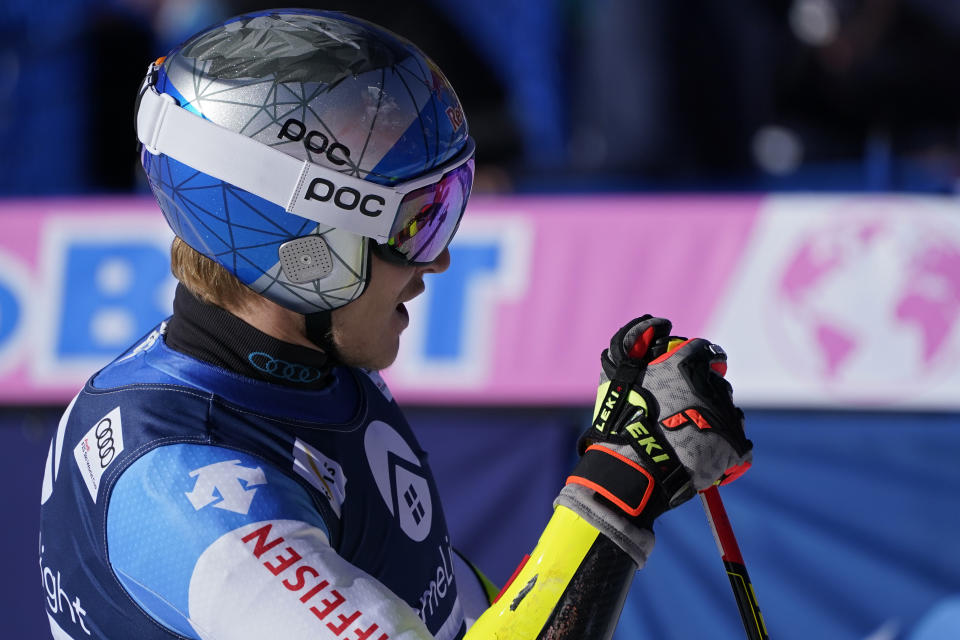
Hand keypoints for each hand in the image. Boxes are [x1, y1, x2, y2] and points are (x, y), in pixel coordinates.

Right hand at [555, 315, 752, 565]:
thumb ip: (633, 342)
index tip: (694, 371)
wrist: (632, 467)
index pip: (704, 351)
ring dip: (715, 422)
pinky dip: (724, 451)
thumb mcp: (616, 375)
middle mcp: (709, 384)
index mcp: (684, 364)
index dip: (699, 359)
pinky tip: (703, 459)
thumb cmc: (620, 423)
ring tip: (692, 440)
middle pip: (717, 383)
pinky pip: (738, 445)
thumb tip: (657, 322)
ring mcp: (726, 414)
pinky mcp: (735, 444)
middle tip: (685, 415)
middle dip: (704, 396)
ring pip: (729, 413)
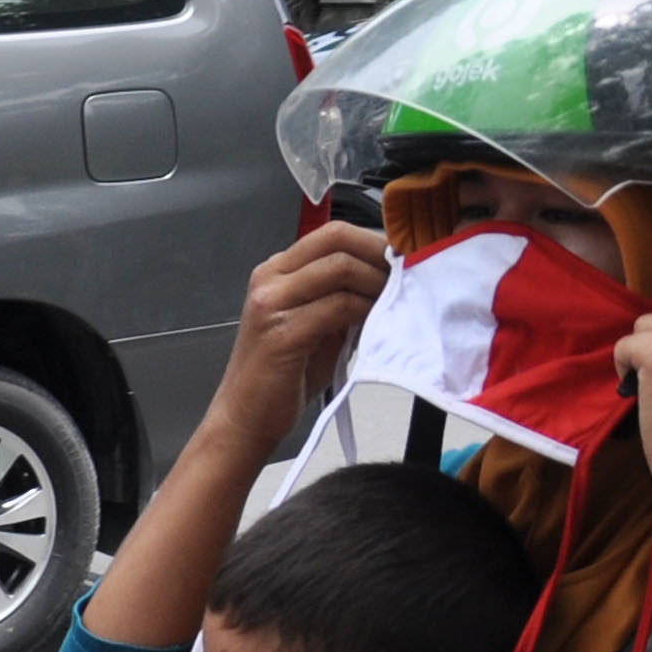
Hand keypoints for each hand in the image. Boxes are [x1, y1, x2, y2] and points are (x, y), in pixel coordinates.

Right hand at [205, 224, 390, 451]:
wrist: (245, 418)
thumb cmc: (282, 375)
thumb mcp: (313, 323)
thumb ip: (341, 295)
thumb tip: (390, 277)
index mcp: (275, 272)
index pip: (333, 233)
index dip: (375, 240)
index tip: (403, 259)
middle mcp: (269, 279)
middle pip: (337, 240)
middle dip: (380, 255)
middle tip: (406, 277)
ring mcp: (271, 304)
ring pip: (341, 269)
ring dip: (377, 284)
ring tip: (394, 304)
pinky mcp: (281, 332)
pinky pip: (338, 306)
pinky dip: (366, 311)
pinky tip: (376, 325)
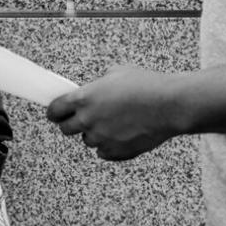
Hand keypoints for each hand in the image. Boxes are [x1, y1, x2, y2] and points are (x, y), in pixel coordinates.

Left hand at [45, 65, 182, 160]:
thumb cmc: (147, 86)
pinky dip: (109, 145)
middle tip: (86, 117)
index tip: (57, 112)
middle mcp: (88, 120)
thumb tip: (94, 90)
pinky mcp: (115, 152)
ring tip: (115, 122)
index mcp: (84, 99)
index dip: (55, 111)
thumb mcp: (117, 73)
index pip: (54, 111)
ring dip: (95, 133)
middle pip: (65, 129)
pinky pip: (103, 152)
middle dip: (73, 123)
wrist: (171, 105)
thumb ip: (98, 85)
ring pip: (87, 140)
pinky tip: (122, 133)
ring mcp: (101, 138)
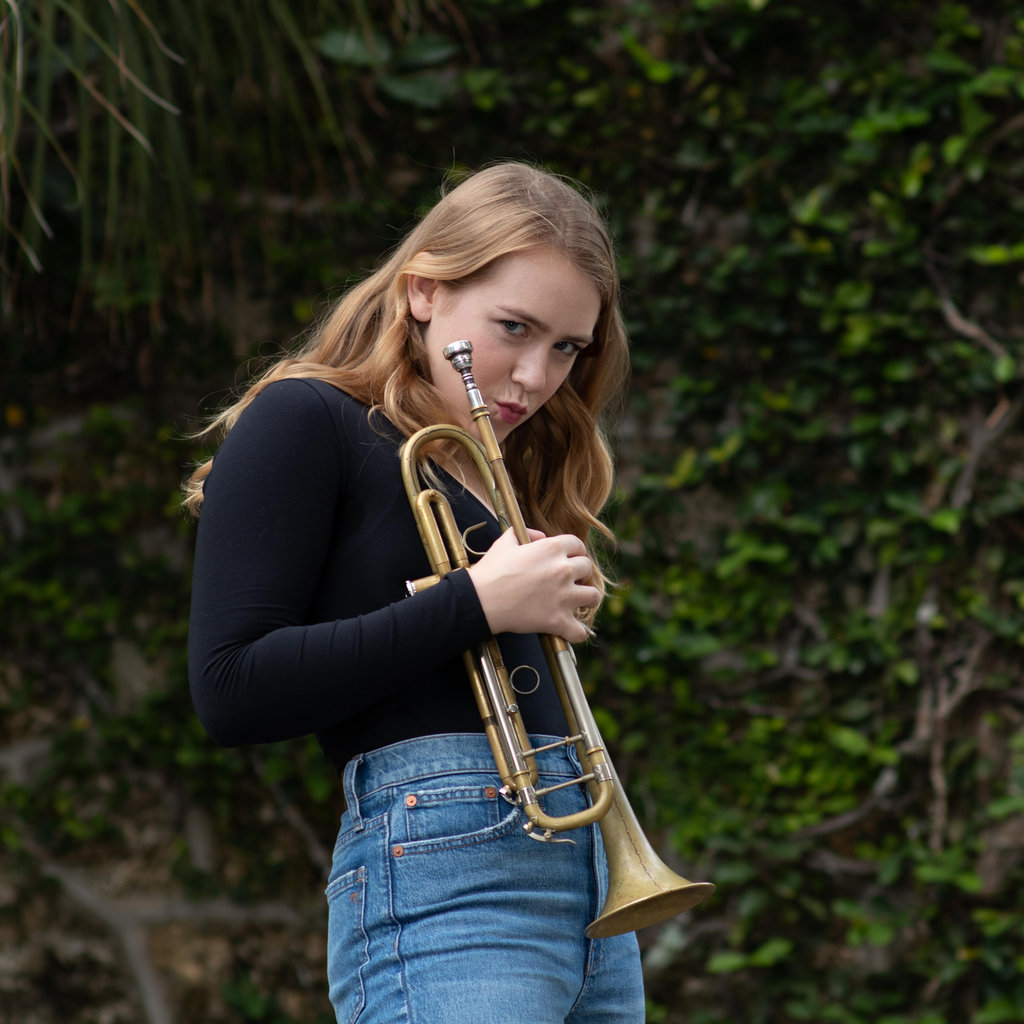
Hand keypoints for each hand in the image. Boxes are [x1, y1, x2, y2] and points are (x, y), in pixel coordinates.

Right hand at [466, 527, 598, 643]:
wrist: (480, 600)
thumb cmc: (491, 571)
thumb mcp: (506, 542)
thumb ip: (526, 533)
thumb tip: (540, 536)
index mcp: (552, 548)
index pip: (578, 545)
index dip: (575, 552)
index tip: (571, 558)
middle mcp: (563, 570)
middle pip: (588, 568)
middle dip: (580, 573)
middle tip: (570, 580)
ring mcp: (563, 596)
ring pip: (593, 597)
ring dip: (586, 599)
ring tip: (577, 602)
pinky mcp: (558, 620)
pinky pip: (580, 631)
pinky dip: (577, 632)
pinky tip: (570, 629)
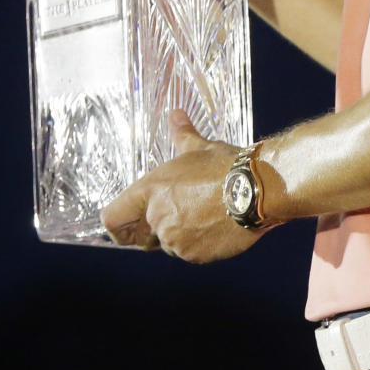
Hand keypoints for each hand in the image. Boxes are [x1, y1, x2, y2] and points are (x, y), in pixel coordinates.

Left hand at [101, 111, 267, 261]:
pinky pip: (190, 253)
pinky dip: (199, 244)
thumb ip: (182, 134)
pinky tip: (216, 225)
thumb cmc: (226, 165)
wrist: (257, 190)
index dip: (117, 225)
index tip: (127, 225)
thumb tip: (175, 114)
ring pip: (171, 243)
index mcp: (152, 189)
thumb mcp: (200, 147)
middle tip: (186, 209)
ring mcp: (176, 240)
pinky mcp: (194, 255)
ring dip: (182, 234)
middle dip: (162, 224)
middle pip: (146, 232)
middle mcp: (158, 217)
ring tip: (207, 213)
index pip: (112, 217)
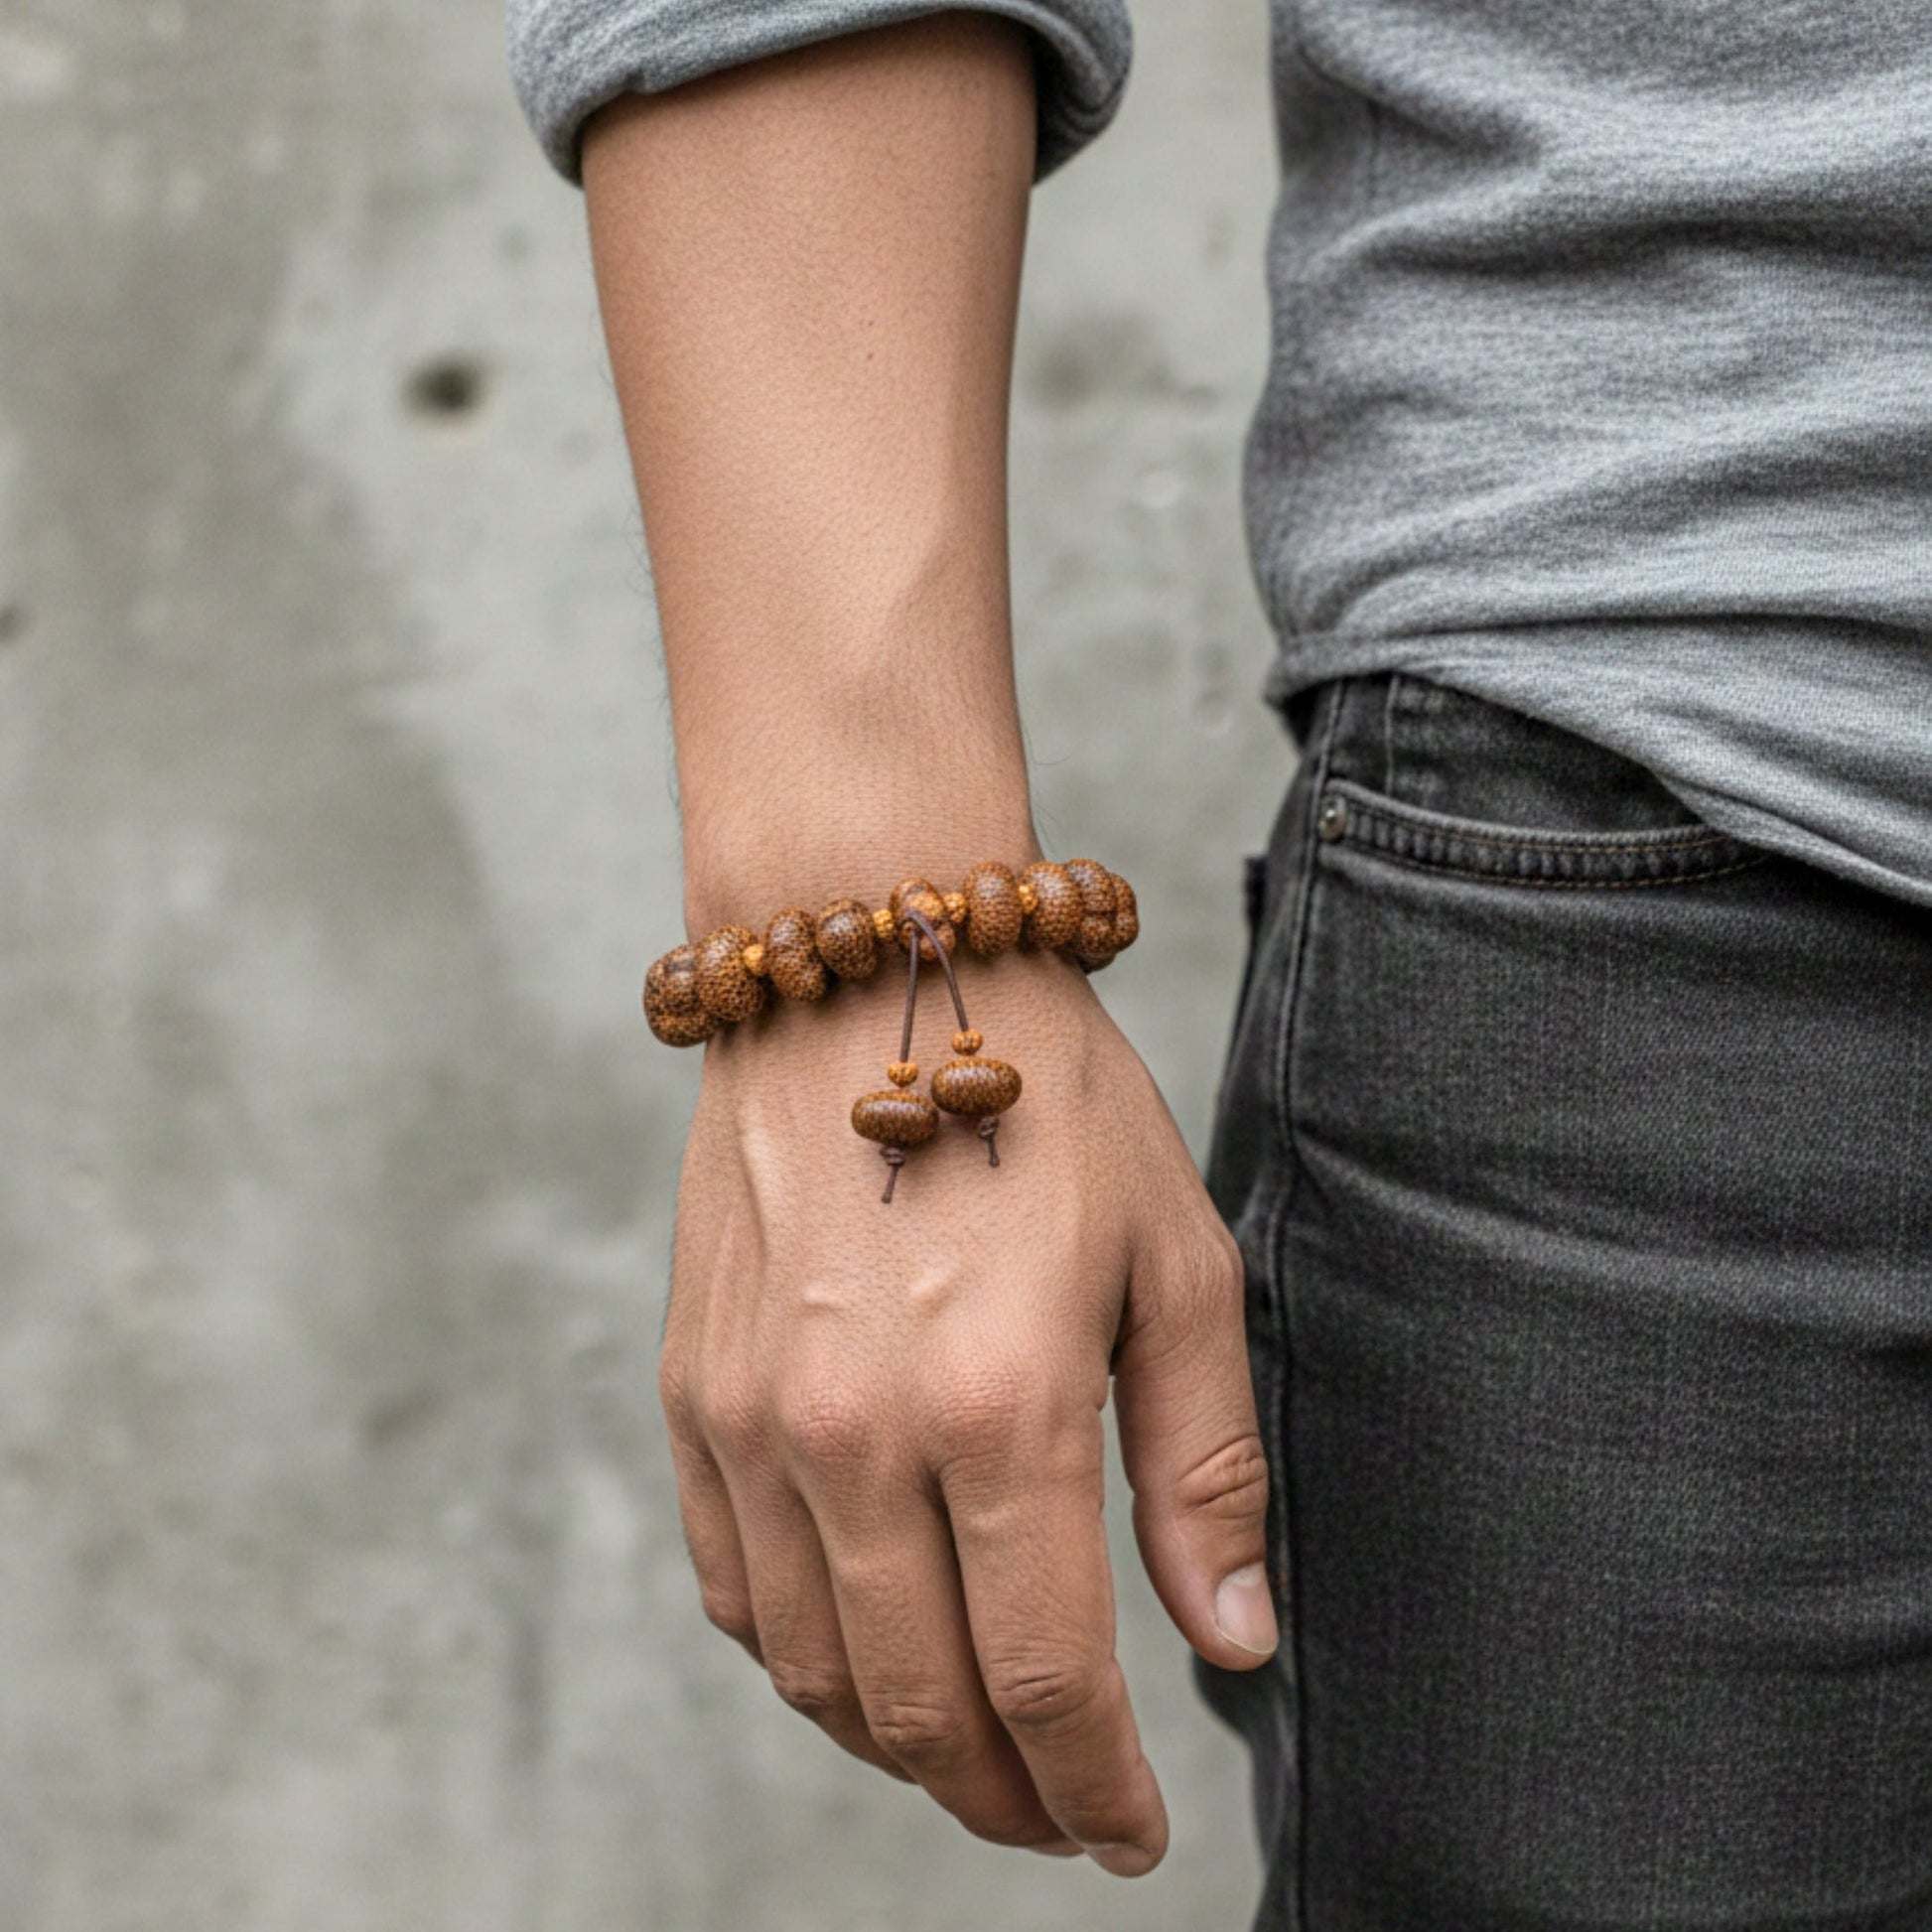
*****
Directions | Pictures excluded, copy exactly the lines running from the one with "middle tip: (186, 209)" through the last line of the material.

Your response |
middle tip: (186, 209)
ring mcp: (176, 240)
pinky mcp: (194, 255)
ring dip: (182, 234)
middle dip: (162, 224)
middle pip: (146, 232)
middle mcp: (158, 217)
ring tip: (207, 213)
index pip: (112, 217)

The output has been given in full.